Problem to work on:
Below is some data. Retype exactly the lines starting at the one with "left elbow: (2131, 202)" and ending at the one with "left elbow: (1128, 229)".

The records:
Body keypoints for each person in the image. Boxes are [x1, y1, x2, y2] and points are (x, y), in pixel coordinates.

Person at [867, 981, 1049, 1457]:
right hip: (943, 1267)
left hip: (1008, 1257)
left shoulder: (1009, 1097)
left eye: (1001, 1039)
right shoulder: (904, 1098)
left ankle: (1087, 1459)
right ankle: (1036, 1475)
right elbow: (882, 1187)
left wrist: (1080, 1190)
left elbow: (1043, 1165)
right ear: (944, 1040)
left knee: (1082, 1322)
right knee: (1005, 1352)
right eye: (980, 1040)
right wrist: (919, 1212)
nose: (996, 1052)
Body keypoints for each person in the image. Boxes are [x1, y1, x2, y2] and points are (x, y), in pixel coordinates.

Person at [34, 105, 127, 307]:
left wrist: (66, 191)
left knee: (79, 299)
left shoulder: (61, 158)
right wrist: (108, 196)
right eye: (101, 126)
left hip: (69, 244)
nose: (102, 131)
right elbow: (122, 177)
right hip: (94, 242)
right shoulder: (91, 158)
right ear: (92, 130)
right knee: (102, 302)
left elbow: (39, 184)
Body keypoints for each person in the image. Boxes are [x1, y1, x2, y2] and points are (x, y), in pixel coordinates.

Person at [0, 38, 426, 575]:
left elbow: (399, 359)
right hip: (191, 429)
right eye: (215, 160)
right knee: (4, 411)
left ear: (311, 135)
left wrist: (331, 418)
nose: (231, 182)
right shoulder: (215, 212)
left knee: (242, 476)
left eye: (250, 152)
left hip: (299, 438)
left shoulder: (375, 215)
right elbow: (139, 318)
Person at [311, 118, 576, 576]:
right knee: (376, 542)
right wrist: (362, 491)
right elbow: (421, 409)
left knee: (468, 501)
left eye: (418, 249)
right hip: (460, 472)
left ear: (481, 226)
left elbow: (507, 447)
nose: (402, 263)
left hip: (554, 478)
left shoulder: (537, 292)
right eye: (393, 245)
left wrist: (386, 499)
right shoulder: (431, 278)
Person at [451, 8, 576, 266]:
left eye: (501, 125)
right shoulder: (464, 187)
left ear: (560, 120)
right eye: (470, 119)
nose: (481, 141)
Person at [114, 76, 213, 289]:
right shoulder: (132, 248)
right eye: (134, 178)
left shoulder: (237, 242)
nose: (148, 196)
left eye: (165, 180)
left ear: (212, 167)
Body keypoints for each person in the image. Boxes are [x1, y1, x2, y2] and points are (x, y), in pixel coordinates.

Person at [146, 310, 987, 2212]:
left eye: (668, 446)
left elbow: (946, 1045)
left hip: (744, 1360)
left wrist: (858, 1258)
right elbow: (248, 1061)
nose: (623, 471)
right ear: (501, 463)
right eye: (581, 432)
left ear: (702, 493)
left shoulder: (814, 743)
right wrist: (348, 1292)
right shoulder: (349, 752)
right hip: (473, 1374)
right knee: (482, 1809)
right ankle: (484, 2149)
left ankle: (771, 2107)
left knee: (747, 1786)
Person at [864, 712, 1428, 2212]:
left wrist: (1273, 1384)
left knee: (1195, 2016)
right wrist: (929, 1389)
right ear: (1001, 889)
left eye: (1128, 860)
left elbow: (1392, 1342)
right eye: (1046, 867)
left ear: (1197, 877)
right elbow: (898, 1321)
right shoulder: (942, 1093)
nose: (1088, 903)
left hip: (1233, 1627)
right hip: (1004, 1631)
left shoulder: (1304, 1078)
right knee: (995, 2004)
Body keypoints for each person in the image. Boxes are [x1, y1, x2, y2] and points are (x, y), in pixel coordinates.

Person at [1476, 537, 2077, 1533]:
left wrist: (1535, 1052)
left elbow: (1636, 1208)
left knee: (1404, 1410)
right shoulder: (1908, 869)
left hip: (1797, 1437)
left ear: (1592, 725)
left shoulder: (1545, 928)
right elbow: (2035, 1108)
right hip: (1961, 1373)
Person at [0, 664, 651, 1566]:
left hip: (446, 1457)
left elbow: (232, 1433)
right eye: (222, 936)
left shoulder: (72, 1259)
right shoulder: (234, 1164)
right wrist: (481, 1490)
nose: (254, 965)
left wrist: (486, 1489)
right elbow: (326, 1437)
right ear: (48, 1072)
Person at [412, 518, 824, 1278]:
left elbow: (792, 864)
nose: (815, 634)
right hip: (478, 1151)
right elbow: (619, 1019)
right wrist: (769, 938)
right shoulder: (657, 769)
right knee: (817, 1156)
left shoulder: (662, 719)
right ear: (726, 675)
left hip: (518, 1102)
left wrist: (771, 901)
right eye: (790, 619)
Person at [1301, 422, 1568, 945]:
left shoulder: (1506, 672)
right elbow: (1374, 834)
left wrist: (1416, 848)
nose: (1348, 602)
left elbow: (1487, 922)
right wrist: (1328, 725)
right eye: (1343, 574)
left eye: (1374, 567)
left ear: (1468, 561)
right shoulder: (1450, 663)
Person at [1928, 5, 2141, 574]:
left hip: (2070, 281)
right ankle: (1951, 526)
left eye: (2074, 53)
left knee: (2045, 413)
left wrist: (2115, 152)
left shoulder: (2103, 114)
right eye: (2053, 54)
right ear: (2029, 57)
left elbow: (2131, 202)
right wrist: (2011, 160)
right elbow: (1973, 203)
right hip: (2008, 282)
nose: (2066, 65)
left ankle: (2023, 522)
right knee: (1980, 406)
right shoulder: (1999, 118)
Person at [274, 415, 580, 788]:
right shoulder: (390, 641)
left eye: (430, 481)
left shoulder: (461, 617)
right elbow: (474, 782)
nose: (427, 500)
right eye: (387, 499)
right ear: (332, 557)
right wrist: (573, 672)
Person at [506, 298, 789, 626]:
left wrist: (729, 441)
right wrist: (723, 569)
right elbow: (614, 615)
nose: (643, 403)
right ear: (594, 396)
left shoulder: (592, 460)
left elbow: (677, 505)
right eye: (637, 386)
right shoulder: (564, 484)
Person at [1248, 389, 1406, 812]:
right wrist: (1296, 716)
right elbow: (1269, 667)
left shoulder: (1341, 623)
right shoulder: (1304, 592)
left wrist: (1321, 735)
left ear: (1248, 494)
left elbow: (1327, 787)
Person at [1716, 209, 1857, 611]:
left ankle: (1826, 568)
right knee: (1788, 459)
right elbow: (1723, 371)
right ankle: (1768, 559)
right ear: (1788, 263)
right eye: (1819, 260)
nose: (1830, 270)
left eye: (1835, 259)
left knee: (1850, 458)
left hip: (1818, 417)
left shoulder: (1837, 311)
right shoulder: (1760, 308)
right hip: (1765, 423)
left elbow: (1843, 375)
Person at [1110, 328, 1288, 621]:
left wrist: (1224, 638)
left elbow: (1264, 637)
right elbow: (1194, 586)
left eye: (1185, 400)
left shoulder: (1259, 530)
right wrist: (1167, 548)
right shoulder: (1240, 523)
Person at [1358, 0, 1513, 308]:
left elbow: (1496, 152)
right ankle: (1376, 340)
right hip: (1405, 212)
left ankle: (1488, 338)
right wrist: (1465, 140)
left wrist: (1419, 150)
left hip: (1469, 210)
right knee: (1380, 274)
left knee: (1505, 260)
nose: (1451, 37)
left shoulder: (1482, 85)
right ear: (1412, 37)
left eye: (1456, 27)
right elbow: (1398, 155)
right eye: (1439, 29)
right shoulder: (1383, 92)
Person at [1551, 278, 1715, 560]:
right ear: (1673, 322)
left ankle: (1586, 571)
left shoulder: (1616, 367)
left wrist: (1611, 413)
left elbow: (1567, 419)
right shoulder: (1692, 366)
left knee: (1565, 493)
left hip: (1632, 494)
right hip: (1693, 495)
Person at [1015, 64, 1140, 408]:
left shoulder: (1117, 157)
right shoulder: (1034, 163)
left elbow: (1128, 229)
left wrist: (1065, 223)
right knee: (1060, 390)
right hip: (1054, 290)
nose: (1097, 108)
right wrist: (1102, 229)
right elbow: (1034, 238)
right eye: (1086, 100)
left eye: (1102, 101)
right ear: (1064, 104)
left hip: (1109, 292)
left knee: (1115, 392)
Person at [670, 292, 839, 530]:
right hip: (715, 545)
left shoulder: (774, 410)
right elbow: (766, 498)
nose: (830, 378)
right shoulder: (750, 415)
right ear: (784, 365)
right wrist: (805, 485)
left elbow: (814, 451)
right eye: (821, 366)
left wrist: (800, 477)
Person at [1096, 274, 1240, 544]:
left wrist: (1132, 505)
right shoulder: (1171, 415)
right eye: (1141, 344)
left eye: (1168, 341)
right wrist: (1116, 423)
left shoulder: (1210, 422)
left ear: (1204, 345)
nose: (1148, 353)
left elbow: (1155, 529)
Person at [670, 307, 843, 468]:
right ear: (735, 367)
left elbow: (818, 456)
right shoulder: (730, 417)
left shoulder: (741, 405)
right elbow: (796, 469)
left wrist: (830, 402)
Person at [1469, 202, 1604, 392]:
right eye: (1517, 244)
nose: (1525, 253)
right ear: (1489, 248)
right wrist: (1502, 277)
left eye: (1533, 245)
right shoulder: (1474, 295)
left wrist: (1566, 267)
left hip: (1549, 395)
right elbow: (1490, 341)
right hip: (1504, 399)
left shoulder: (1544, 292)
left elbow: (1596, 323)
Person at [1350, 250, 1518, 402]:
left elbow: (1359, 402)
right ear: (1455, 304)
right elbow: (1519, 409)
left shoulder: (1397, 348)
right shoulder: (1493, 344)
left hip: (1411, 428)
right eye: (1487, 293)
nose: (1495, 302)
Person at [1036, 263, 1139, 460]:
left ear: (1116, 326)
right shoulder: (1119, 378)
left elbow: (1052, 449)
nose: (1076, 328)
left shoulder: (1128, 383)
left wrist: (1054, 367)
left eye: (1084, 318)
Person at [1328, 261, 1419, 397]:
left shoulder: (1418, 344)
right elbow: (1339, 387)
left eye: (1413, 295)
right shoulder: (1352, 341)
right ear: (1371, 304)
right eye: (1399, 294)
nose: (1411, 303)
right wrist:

Completed exercise:
left elbow: (2131, 202)
right wrist: (2011, 160)
right elbow: (1973, 203)
right hip: (2008, 282)
nose: (2066, 65)
left ankle: (2023, 522)
right knee: (1980, 406)
right shoulder: (1999, 118)
Person at [274, 415, 580, 788]:
right shoulder: (390, 641)
left eye: (430, 481)
left shoulder: (461, 617)
right elbow: (474, 782)
nose: (427, 500)
right eye: (387, 499)
right ear: (332, 557)
right wrist: (573, 672)
Person at [506, 298, 789, 626]:
left wrist: (729, 441)
right wrist: (723, 569)
right elbow: (614, 615)
nose: (643, 403)
right ear: (594, 396)
left shoulder: (592, 460)
left elbow: (677, 505)
right eye: (637, 386)
right shoulder: (564, 484)
Person at [1248, 389, 1406, 812]:
right wrist: (1296, 716)
right elbow: (1269, 667)
left shoulder: (1341, 623)
right shoulder: (1304, 592)
left wrist: (1321, 735)
left ear: (1248, 494)
left elbow: (1327, 787)
Person at [1716, 209, 1857, 611]:
left ankle: (1826, 568)
right knee: (1788, 459)
right elbow: (1723, 371)
right ankle: (1768, 559)
right ear: (1788, 263)
right eye: (1819, 260)
nose: (1830, 270)
left eye: (1835, 259)
left knee: (1850, 458)
left hip: (1818, 417)
left shoulder: (1837, 311)
right shoulder: (1760, 308)
right hip: (1765, 423)
left elbow: (1843, 375)
Person at [1110, 328, 1288, 621]:
left wrist: (1224, 638)
left elbow: (1264, 637)
right elbow: (1194, 586)
left eye: (1185, 400)
left shoulder: (1259, 530)
right wrist: (1167, 548)
right shoulder: (1240, 523)
Person at [1358, 0, 1513, 308]:
left elbow: (1496, 152)
right ankle: (1376, 340)
right hip: (1405, 212)
left ankle: (1488, 338)
right wrist: (1465, 140)
left wrist: (1419, 150)
left hip: (1469, 210)
right knee: (1380, 274)
left knee: (1505, 260)
nose: (1451, 37)
left shoulder: (1482, 85)
right ear: (1412, 37)
left eye: (1456, 27)
right elbow: (1398, 155)
right eye: (1439, 29)
right shoulder: (1383, 92)
Person at [1551, 278, 1715, 560]:
right ear: (1673, 322)
left ankle: (1586, 571)
left shoulder: (1616, 367)
left wrist: (1611, 413)
left elbow: (1567, 419)
right shoulder: (1692, 366)
left knee: (1565, 493)
left hip: (1632, 494)
right hip: (1693, 495)
Person at [1015, 64, 1140, 408]:
left shoulder: (1117, 157)
right shoulder: (1034, 163)
left elbow: (1128, 229)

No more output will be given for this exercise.